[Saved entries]
————————
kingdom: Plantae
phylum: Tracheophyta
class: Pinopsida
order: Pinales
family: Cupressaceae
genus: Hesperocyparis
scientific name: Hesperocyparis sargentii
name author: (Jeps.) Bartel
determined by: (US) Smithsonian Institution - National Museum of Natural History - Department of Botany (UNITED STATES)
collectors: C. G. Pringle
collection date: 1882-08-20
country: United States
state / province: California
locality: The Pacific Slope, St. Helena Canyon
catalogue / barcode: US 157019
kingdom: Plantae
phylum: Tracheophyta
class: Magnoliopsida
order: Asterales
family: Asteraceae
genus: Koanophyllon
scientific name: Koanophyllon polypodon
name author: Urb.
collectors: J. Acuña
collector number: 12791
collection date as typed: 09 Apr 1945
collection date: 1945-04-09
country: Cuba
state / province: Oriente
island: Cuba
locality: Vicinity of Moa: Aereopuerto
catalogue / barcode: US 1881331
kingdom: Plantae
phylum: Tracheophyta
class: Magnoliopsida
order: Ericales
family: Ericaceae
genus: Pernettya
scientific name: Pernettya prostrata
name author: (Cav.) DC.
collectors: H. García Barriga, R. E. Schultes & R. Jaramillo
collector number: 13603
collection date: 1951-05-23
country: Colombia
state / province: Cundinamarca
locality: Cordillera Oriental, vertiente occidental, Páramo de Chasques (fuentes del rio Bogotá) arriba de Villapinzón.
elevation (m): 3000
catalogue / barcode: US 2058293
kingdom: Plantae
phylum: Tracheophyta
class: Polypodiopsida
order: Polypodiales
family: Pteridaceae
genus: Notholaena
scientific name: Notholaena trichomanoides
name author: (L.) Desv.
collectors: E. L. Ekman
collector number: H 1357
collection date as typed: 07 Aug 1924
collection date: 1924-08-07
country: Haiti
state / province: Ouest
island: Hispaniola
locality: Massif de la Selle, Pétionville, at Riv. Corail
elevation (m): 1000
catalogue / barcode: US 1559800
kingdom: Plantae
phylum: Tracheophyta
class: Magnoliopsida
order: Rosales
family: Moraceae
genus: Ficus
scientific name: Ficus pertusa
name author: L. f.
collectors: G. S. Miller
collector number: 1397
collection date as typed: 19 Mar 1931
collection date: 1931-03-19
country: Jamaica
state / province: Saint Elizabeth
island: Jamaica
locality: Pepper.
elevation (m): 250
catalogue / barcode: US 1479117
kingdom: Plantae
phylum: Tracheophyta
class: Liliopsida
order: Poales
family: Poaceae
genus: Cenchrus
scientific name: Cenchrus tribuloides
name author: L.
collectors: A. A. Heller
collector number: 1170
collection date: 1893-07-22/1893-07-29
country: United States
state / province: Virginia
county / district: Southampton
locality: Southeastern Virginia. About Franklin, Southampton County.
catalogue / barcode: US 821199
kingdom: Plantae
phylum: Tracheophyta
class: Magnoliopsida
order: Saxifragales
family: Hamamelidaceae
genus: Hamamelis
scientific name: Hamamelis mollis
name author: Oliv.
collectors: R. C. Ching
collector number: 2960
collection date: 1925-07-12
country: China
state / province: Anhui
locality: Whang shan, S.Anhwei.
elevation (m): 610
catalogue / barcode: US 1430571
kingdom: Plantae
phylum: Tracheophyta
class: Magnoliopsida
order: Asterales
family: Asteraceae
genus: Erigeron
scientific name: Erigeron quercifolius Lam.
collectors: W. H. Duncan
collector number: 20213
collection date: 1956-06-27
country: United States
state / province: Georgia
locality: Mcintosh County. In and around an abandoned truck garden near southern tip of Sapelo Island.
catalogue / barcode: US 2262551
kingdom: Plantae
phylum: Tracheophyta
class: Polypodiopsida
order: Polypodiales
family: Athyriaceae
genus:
————————
Return each line of the Saved entries that contains the string "barcode". Case counts.

catalogue / barcode: US 157019
catalogue / barcode: US 1881331
catalogue / barcode: US 2058293
catalogue / barcode: US 1559800
catalogue / barcode: US 1479117
catalogue / barcode: US 821199
catalogue / barcode: US 1430571
catalogue / barcode: US 2262551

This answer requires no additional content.